Wednesday, February 27, 2013

To Write Organically...

When someone tells you they write organically, that is a pleasant way of saying they really don't outline in advance and that they like to let the story lead them.  Unless you think the entire "organic" thing has been co-opted by ADM and major supermarket chains and the like, because then it probably is less pleasant for you.

Anyway, I've written novel-length work both ways.  I have outlined and I have written with only the vaguest idea of where the story is going.  I'll admit that I enjoy the finish line much more when writing organically, much as a blind pilot probably enjoys having safely landed more than the sighted pilot does.

Looking at the finished novels, however, I'm not sure one way or the other increases the odds of writing a better story.  It alters the process and the author's experience, but it hardly seems to matter when looking for better.

I would argue it does impact the nature of the stories.  For example, without any sort of outline or advanced planning as in purely organic writing, there really is no way for an author to produce a complex series of foreshadows throughout the text which then culminate in a wonderful payoff ending.  An author could finish the book and then go back and add in the foreshadowing, but that's no longer organic, since not only do you have an outline pointing to the ending but you have an actual manuscript.

There is also built-in stress when writing organically.  It might be fun stress for some, comparable to bungie-jumping or walking on hot coals, but with each subsequent organically-written page, the author risks screwing up everything that came before.  While this can be true even when writing from a tight outline, the risks with an outline are lessened.  If you take a wrong turn in writing your story when you're 30 pages deep, who cares?  Most novelists will tell you that the first 30-50 pages are the honeymoon; easy and stress-free.  However, get 250 pages deep and then take the book the wrong way, and only catch it around page 300?  Ugh.  An author in that situation almost always has a flash-fantasy of chucking the whole thing out a 2nd floor window.  It'll wake you up in the middle of the night.  "What?  Really?  Did I really add a that to my novel?  I mean, why not just have the Fonz jump sharks while waterskiing?"

Now, I am DEFINITELY not a proponent of writing an outline in granite and never wavering from it. Here's how I work-  I outline on a yellow legal pad.  I don't know why it works for me.  I do NOT draft by hand, I type from the first word.  But the outline, that I do on yellow legal pad with a couple sharp pencils.  In fact, normally I'm lying down on a bed with pencils and pad, scratching notes, making arrows, crossing out, etc.  The outline for the novel will run almost three pages or so, and for heaven's sake, you won't find roman numerals or uppercase letters and other such nonsense in my outline.

As I sit at the computer and start writing, I glance at the outline.  I have a pencil ready too, because from the first day, I'll be making changes to the outline.  Sometimes I'll go a couple days of hard writing without looking at the outline and then suddenly look up and wonder, "Wait, where the hell am I?" and I'll go to the legal pad.

Typically, the end of the novel is pretty different than the original one outlined on the pad, but it's not purely organic writing.  I didn't wander through the forest.  I made choices at forks in the trails.

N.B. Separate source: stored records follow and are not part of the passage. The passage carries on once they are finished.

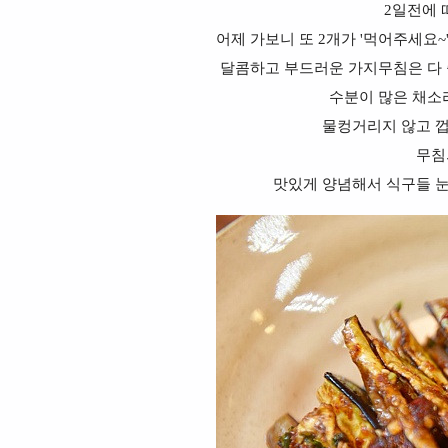
2일전에 
어제 가보니 또 2개가 '먹어주세요
달콤하고 부드러운 가지무침은 다 
수분이 많은 채소
물컹거리지 않고 
무침
맛있게 양념해서 식구들 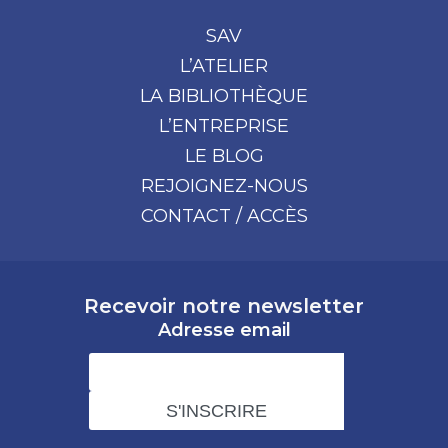
SAV
L’ATELIER
LA BIBLIOTHÈQUE
L’ENTREPRISE
LE BLOG
REJOIGNEZ-NOUS
CONTACT / ACCÈS
Recevoir notre newsletter
Adresse email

So, I have a VERY loose outline of the novel I'm writing now.  Broken into four stages, the novel has only a few notes per stage, but I know where I have to get my story by the end of each stage so that my characters can catch their connection to the next.

I wrote all this not because I was hoping to convert anyone to any system, nor was I even trying to help you.  I was just stalling; I was putting off going back to the novel, but I suppose I'll check that pad and see where I'm up to.